An alternative to this solution is XIP, which can also be used to share memory dynamically. This solution’s advantage is full control of memory by the programmer. In the case of XIP, a cache miss might happen at any point in time. This might in turn break, or make real time programming more complex. Icache refills, and thus icache miss penalties are also larger, and data access is longer. On the contrary, overlays mount and unmount are software controlled. As such, their occurrence is completely predictable. Once an overlay is mounted, no cost will happen.

XIP could still be better if the section to be mounted is larger than available L2 memory. If data access penalty, or real time issues are not of concern, then it also provides a seamless memory management.

Prerequisites

As a prerequisite to use overlays, it is necessary to:

  • Use an application flash section of the type app binary. This is already the case with default layouts provided by the SDK.

  • Declare a custom ldscript to be used, in which overlayed sections will be declared, see Kconfig options to do so.

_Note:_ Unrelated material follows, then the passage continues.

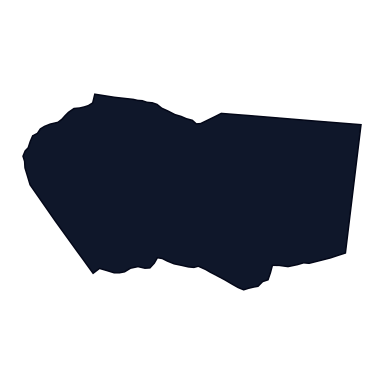 the district of Pacajus, Ceará, Brazil
{"feature_id": "56859067B2750326720255", "entity_name": "Pacajus", "entity_type": "district", "adm_level": 2, "iso_a3": "BRA", "parent_name": "Brazil", "parent_adm1": "Ceará", "projection": "natural_earth1", "projection_center": [-38.522, -4.186], "detail": "fine", "context": "isolated", "style": "filled", "palette": "ink", "viewbox_px": 384, "rotation_deg": 0, "n_neighbors": 0, "source": "geoboundaries", "source_scale": "gbopen_adm2", "svg_char_len": 1203}
<svg xmlns="http://www.w3.org/2000/svg" viewBox="0 0 384 384"><path d="M93.1,273.3L99.5,268.4L106.7,270.5L114.2,272.8L119.4,272.8L124.6,271.8L130.5,268.2L138.0,266.6L144.9,268.2L149.9,267.9L154.3,263.1L157.4,257.7L162.3,258.5L167.2,261.0L174.1,263.8L181.4,265.3L188.4,266.9L193.9,267.4L198.3,266.2L205.7,269.5L210.1,272.1L214.4,274.3L219.3,276.9L224.6,279.7L232.6,284.4L238.1,287.5L243.7,289.8L248.4,288.3L253.9,287.0L258.0,286.3L262.6,281.6L268.0,279.8L270.4,272.8L272.4,265.3L279.3,265.4L288.0,266.6L297.5,264.6L303.6,262.8L309.1,263.3L330.4,257.9L338.2,255.3L345.4,253.0L353.0,190.4L361.0,124.7L312.1,120.8L246.9,115.4L240.1,114.9L221.3,113.4L214.8,116.7L200.6,123.6L196.3,123.9L192.3,120.3L186.3,118.7L181.0,116.4L174.9,114.6L167.9,111.0L161.7,108.2L157.0,104.4L152.3,102.8L146.9,102.3L142.2,100.7L137.6,100.4L133.4,99.4L114.5,97.3L94.8,94.2L92.7,102.9L88.4,105.6L84.4,106.9L79.7,108.0L74.0,108.5L68.5,112.3L65.1,115.7L62.0,119.2L58.0,122.3L50.2,124.1L44.5,126.4L40.4,128.9L37.4,133.4L32.7,135.8L30.3,141.4L28.2,147.8L25.2,150.9L23.0,156.2L24.6,161.3L25.0,167.9L27.2,175.1L30.1,184.8L55.5,221.3L77.0,251.1L83.3,259.7L86.8,264.6L93.1,273.3Z" fill="#0f172a" stroke="#020617" stroke-width="1.5"/></svg>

  • Ensure these sections do not cross reference each others. See NOCROSSREFS flag in ldscript language.

How to use it

Firstly, data and code need to be declared with section attributes matching the desired section.

volatile uint8_t overlayed_data_0[4] __attribute__((section(".layer_trial_0"))) = {0x0,0x1,0x2,0x3};
volatile uint8_t overlayed_data_1[4] __attribute__((section(".layer_trial_1"))) = {0x4,0x5,0x6,0x7};
volatile uint8_t overlayed_data_2[4] __attribute__((section(".layer_trial_2"))) = {0x8,0x9,0xa,0xb};
volatile uint8_t overlayed_data_3[4] __attribute__((section(".layer_trial_3"))) = {0xc,0xd,0xe,0x0f};

__attribute__((section(".layer_code_0"))) void try_overlay_code0(void)
{
    layer_code_0_called = 1;
 printf("I came from code overlay 0\n");
}
__attribute__((section(".layer_code_1"))) void try_overlay_code1(void)
{
    layer_code_1_called = 1;
    printf("I came from code overlay 1\n");
}

Then, the main code must load the overlay before accessing it.

pi_app_bin_section_load_by_name(flash_ref, ".layer_trial_0", &app_description);

uint32_t cur = 0;
for(volatile int i = 0; i < 4; i++)
{
    printf("value of overlay0[%i]=%.2i (addr:0x%x)\n",i,overlayed_data_0[i],&overlayed_data_0[i]);
    if(overlayed_data_0[i] != (cur + i))
    {
        printf("wrong value, expected: %i\n",(cur+i));
        return -1;
    }
}

A full example can be found in the SDK, examples/gap9/basic/overlayed_binary/.